Directions: Keep every character as it is and output all of the records.

Working data:

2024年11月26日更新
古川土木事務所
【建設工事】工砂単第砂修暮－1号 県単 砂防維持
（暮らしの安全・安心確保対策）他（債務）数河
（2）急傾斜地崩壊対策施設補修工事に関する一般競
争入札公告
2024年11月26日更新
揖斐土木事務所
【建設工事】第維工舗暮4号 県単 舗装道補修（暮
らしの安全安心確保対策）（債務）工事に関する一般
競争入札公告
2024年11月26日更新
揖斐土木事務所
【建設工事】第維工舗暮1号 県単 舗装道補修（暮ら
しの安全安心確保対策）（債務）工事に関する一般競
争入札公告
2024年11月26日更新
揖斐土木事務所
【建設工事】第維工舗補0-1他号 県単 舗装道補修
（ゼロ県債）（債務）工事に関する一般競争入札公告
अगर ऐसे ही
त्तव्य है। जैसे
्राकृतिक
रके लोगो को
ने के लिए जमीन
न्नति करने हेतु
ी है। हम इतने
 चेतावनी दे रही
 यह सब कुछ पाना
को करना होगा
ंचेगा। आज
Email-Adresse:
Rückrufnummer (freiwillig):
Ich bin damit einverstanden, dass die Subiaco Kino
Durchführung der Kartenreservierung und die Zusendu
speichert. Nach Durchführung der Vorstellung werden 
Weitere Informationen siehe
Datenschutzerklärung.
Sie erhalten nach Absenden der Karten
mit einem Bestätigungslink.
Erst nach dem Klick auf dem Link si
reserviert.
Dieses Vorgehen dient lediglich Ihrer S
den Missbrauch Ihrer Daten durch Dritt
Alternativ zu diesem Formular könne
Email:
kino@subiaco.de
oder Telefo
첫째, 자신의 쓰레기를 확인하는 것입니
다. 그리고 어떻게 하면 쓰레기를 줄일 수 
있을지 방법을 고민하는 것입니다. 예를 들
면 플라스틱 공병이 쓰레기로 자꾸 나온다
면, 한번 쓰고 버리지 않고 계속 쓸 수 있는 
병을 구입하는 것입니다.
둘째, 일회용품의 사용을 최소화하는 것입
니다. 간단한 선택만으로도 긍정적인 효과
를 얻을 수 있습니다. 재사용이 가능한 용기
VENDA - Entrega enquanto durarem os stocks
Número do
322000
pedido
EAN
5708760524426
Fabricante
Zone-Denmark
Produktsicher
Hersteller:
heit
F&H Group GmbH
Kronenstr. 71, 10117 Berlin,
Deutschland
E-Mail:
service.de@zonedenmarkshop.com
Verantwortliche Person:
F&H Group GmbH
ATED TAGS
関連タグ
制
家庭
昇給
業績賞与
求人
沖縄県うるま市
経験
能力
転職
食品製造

Answer section:
2024年11月26日更新
古川土木事務所
【建設工事】工砂単第砂修暮－1号 県単 砂防維持
（暮らしの安全・安心確保対策）他（債務）数河
（2）急傾斜地崩壊対策施設補修工事に関する一般競
争入札公告
2024年11月26日更新
揖斐土木事務所
【建設工事】第維工舗暮4号 県単 舗装道補修（暮
らしの安全安心確保対策）（債務）工事に関する一般
競争入札公告
2024年11月26日更新
揖斐土木事務所
【建設工事】第維工舗暮1号 県単 舗装道補修（暮ら
しの安全安心確保対策）（債務）工事に関する一般競
争入札公告
2024年11月26日更新
揖斐土木事務所
【建設工事】第維工舗補0-1他号 県単 舗装道補修
（ゼロ県債）（債務）工事に関する一般競争入札公告
अगर ऐसे ही
त्तव्य है। जैसे
्राकृतिक
रके लोगो को
ने के लिए जमीन
न्नति करने हेतु
ी है। हम इतने
 चेतावनी दे रही
 यह सब कुछ पाना
को करना होगा
ंचेगा। आज
Email-Adresse:
Rückrufnummer (freiwillig):
Ich bin damit einverstanden, dass die Subiaco Kino
Durchführung der Kartenreservierung und die Zusendu
speichert. Nach Durchführung der Vorstellung werden 
Weitere Informationen siehe
Datenschutzerklärung.
Sie erhalten nach Absenden der Karten
mit einem Bestätigungslink.
Erst nach dem Klick auf dem Link si
reserviert.
Dieses Vorgehen dient lediglich Ihrer S
den Missbrauch Ihrer Daten durch Dritt
Alternativ zu diesem Formular könne
Email:
kino@subiaco.de
oder Telefo
첫째, 자신의 쓰레기를 확인하는 것입니
다. 그리고 어떻게 하면 쓰레기를 줄일 수 
있을지 방법을 고민하는 것입니다. 예를 들
면 플라스틱 공병이 쓰레기로 자꾸 나온다
면, 한번 쓰고 버리지 않고 계속 쓸 수 있는 
병을 구입하는 것입니다.
둘째, 일회용품의 사용을 최소화하는 것입
니다. 간단한 선택만으로도 긍정적인 효과
를 얻을 수 있습니다. 재사용이 가능한 용기
VENDA - Entrega enquanto durarem os stocks
Número do
322000
pedido
EAN
5708760524426
Fabricante
Zone-Denmark
Produktsicher
Hersteller:
heit
F&H Group GmbH
Kronenstr. 71, 10117 Berlin,
Deutschland
E-Mail:
service.de@zonedenmarkshop.com
Verantwortliche Person:
F&H Group GmbH
ATED TAGS
関連タグ
制
家庭
昇給
業績賞与
求人
沖縄県うるま市
経験
能力
転職
食品製造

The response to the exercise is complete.